Se si considera un simile quadro economico, politico e ambientale, che intreccia la prospettiva europea con quella di una auspicata modernizzazione nazionale, si comprende l’importanza del dibattito promosso dal Forum Disuguaglianze e Diversità il 14 ottobre 2021. Introdotto dal Coordinatore del Forum Fabrizio Barca e moderato dal professor Gianfranco Viesti, l’incontro ha avuto come partecipanti: Giuseppe Catalano, del Ministero delle Infrastrutture e della Mobilità Sostenibili (MIMS); Vera Fiorani, amministratrice delegata di Rete Ferroviaria Italiana; Paolo Beria, docente di Economia e Pianificazione dei Trasporti presso il Politecnico di Milano; Edoardo Zanchini, vicepresidente di Legambiente; Enrico Giovannini, Ministro delle Infrastrutture e della Mobilità Sostenibili.
Nel presentare la ragion d’essere del dibattito, nonché i temi trattati, occorre innanzitutto osservare come il grande merito dell’incontro sia stato quello di invitare relatori che, per la loro eterogeneità e competenza professionale, hanno saputo inquadrare il tema degli investimenti ferroviari nel Sud Italia in modo tale da fornire anche ai meno esperti una panoramica chiara e completa della questione. Infatti, il confronto generato dai vari interventi ha saputo mettere in luce non soltanto gli aspetti finanziari e progettuali dell’Alta Velocità calabrese, bensì anche le dimensioni sociali.
È dunque con questo spirito che nelle loro introduzioni, sia Barca che Viesti, hanno sottolineato come parlare di tale argomento significa discutere sull’utilizzo dei circa 10 miliardi di fondi statali ed europei dedicati alla realizzazione della tratta Battipaglia-Praja-Tarsia: la prima destinata ad essere messa in cantiere in seguito alla presentazione ufficiale del progetto alla fine di questo novembre. Una cifra imponente, che considerando il delicato contesto socio-economico per cui è stata stanziata, deve far sorgere un interrogativo essenziale, attorno al quale il Forum ha, con successo, incardinato il dibattito: «è la scelta migliore tale investimento?»

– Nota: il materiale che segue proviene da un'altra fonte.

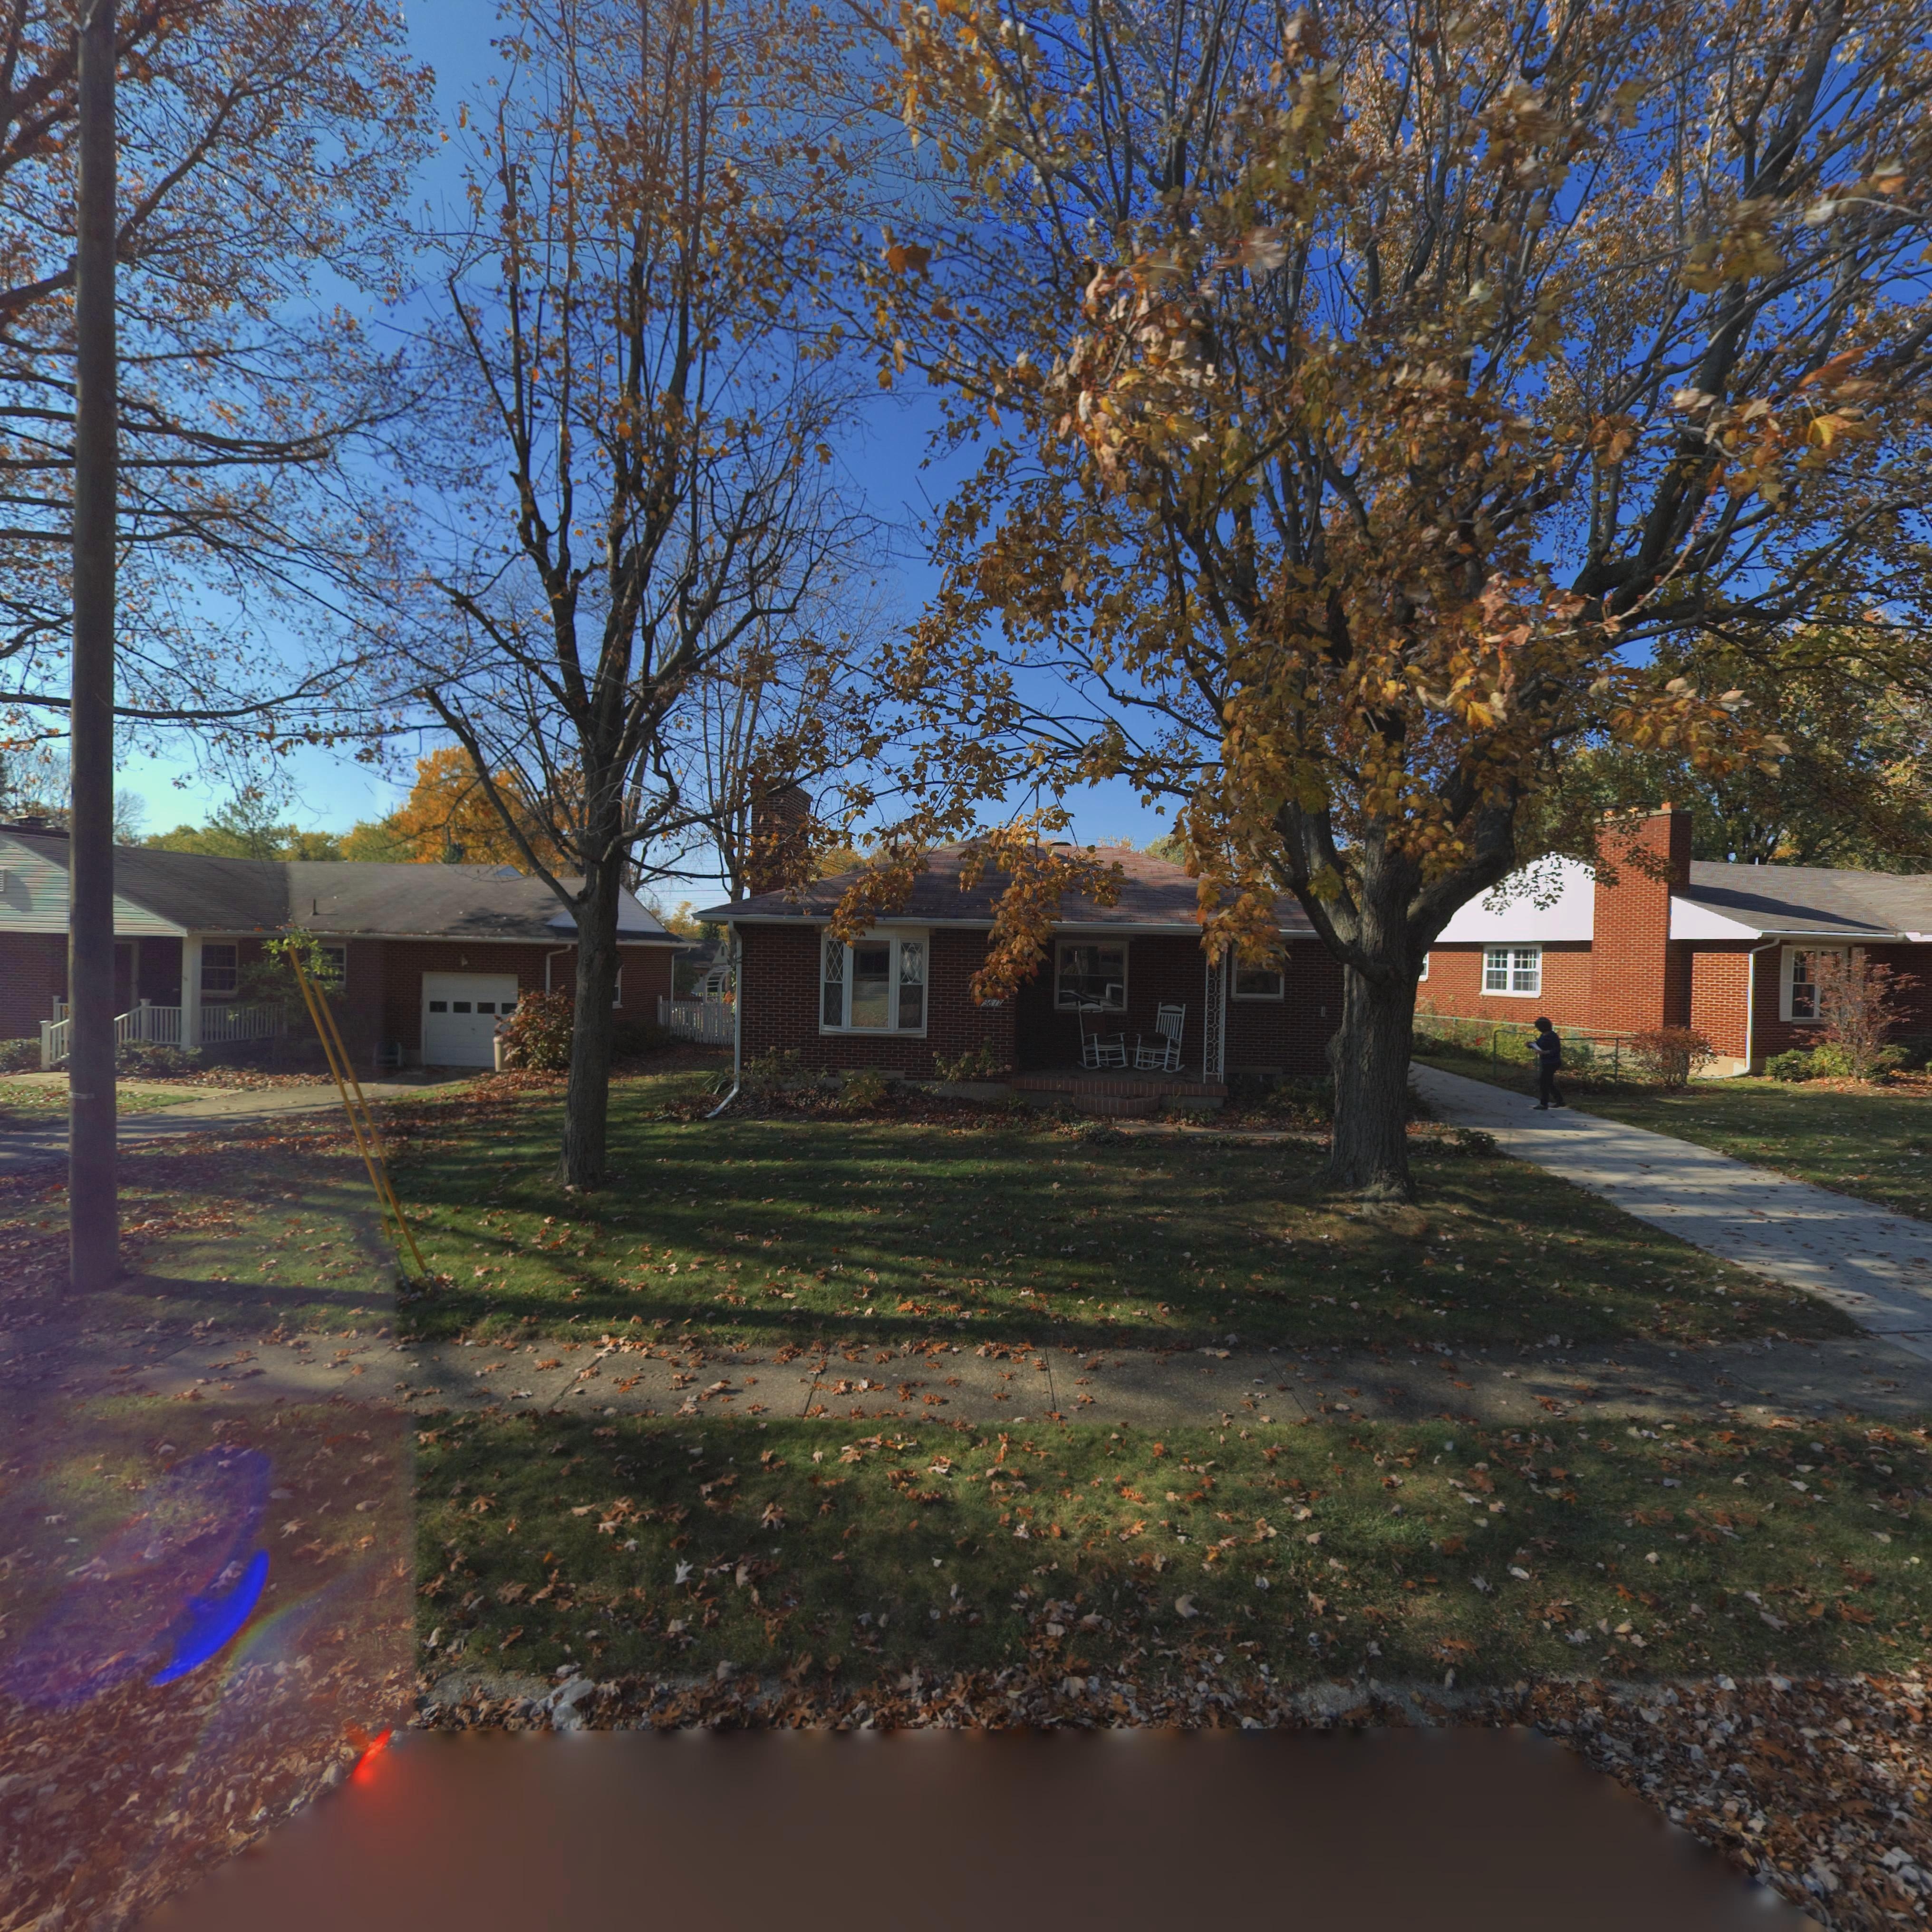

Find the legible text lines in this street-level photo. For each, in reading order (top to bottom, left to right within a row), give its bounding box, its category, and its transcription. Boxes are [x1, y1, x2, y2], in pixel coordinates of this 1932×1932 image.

[983, 999, 1003, 1007] StreetNumber: 3817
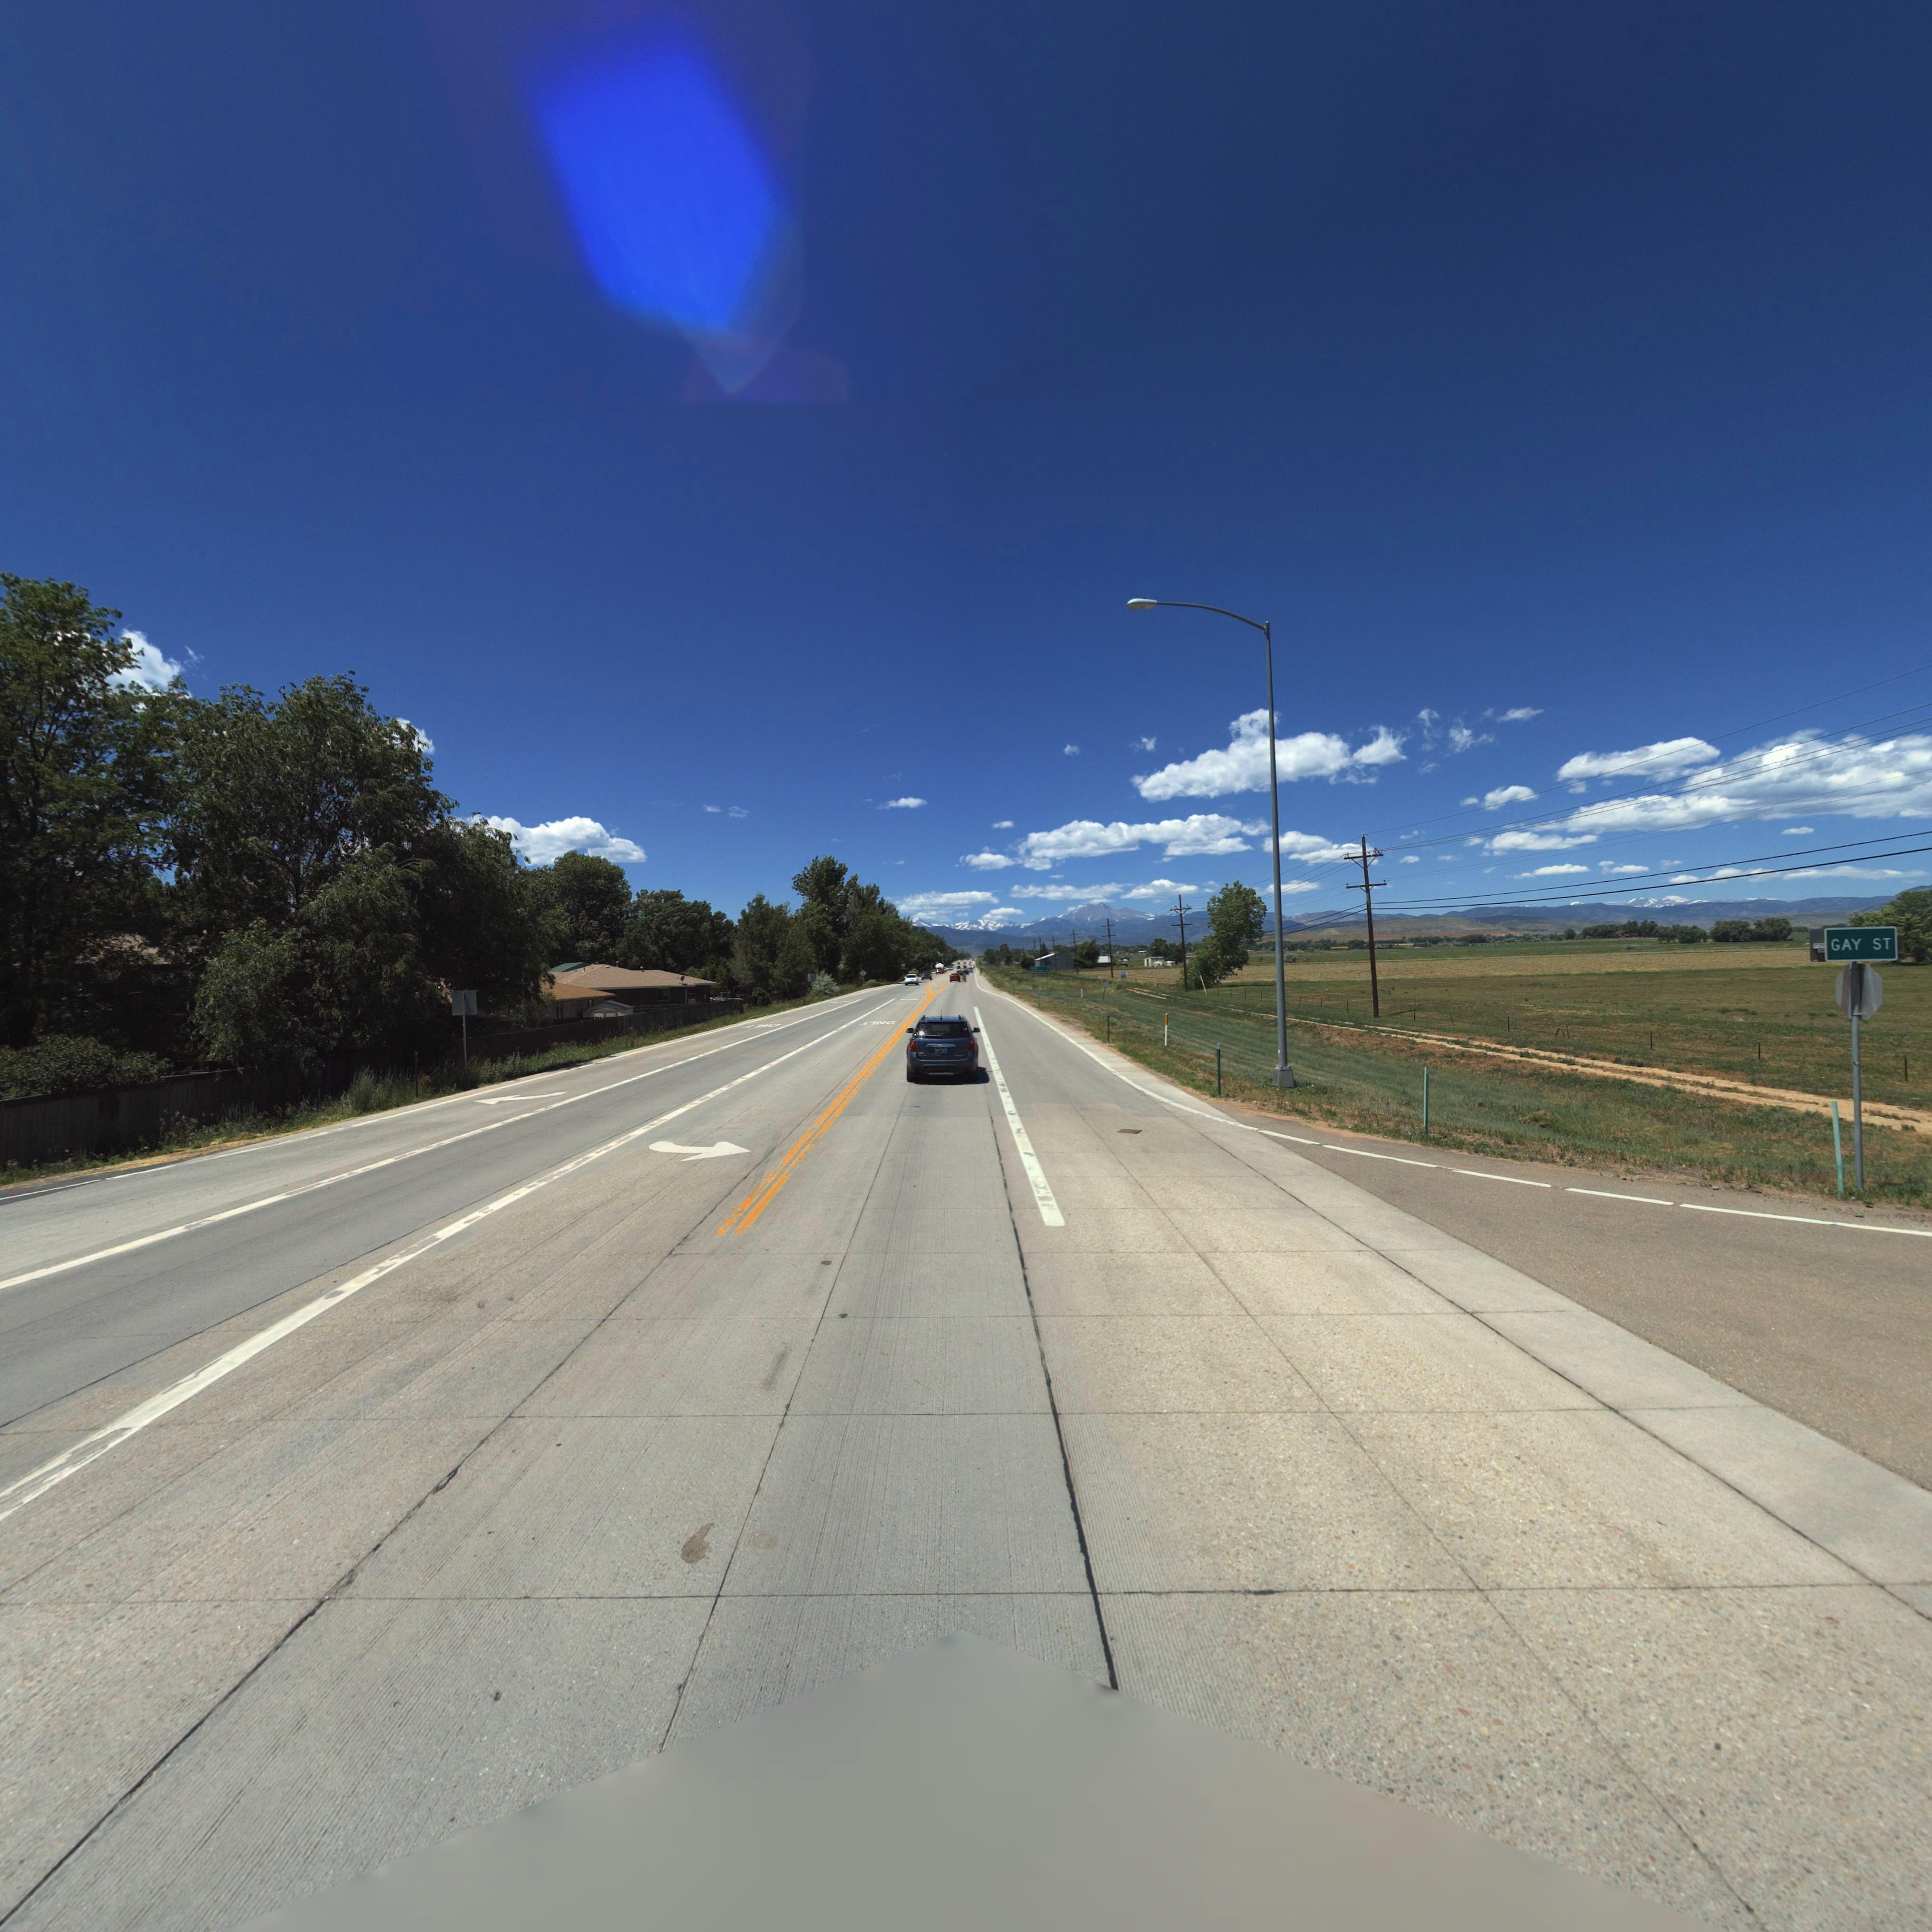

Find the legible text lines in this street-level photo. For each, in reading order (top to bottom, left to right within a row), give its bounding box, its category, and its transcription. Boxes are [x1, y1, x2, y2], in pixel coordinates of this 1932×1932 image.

Il primo a tentare di rispondere è stato Giuseppe Catalano, il quale ha subito posto l’accento sulla necessità di includere nella discussione pubblica sia le questioni propriamente tecniche sia quelle politiche. Classificando il suo come un «intervento metodologico» infatti, egli ha osservato come la questione dell’Alta Velocità tra Salerno e Reggio Calabria costituisca un problema che risulta essere soltanto un tassello in quella annosa questione che è la modernizzazione del Mezzogiorno italiano. Rintracciando delle analogie con l’analisi storica proposta da Guido Pescosolido[3], è interessante osservare come per Catalano, l’opportunità fornita dal PNRR debba rispondere, oltre che alla risoluzione di problematiche contingenti, alla pianificazione di una «strategia di sviluppo» sul lungo periodo capace di attuare la «perequazione» infrastrutturale non soltanto tra Nord e Sud del Paese, ma anche tra l’Est e l’Ovest: una discrepanza quest’ultima, che negli ultimi anni è andata sempre più acuendosi. Inoltre, includendo la valorizzazione del Sud nel più vasto contesto geo-economico mediterraneo, è possibile notare come egli consideri l’ampliamento della rete ferroviaria destinata al trasporto di persone e di merci in una prospettiva tipicamente euro-africana. Infatti, secondo il collaboratore del MIMS, occorre concepire l’Africa non come un continente «esportatore di esseri umani», bensì come un’area «esportatrice» e importatrice di merci dalla rilevanza strategica per l’Italia. Una prospettiva per la quale il nostro Paese deve impegnarsi con tutte le sue energie per instaurare un proficuo «dialogo» economico e culturale con gli Stati africani[4]. Se si analizzano tali considerazioni con la lente d’ingrandimento dello storico, è interessante notare come sia sopravvissuta fino ai giorni nostri la prospettiva di modernizzazione meridionale già proposta da Don Luigi Sturzo nel 1923. Secondo il religioso calatino infatti, nello stesso modo con cui l’«alta Italia» aveva trovato la propria «zona naturale di commercio e di comunicazioni» collegandosi con l’Europa continentale, il Mezzogiorno avrebbe dovuto valorizzare la «zona» mediterranea, sfruttando il proprio ruolo di «ponte gettato dalla natura» tra Europa e Africa per costruire un «centro economico e civile […] adatto allo sviluppo di forze produttive e commerciali»[5].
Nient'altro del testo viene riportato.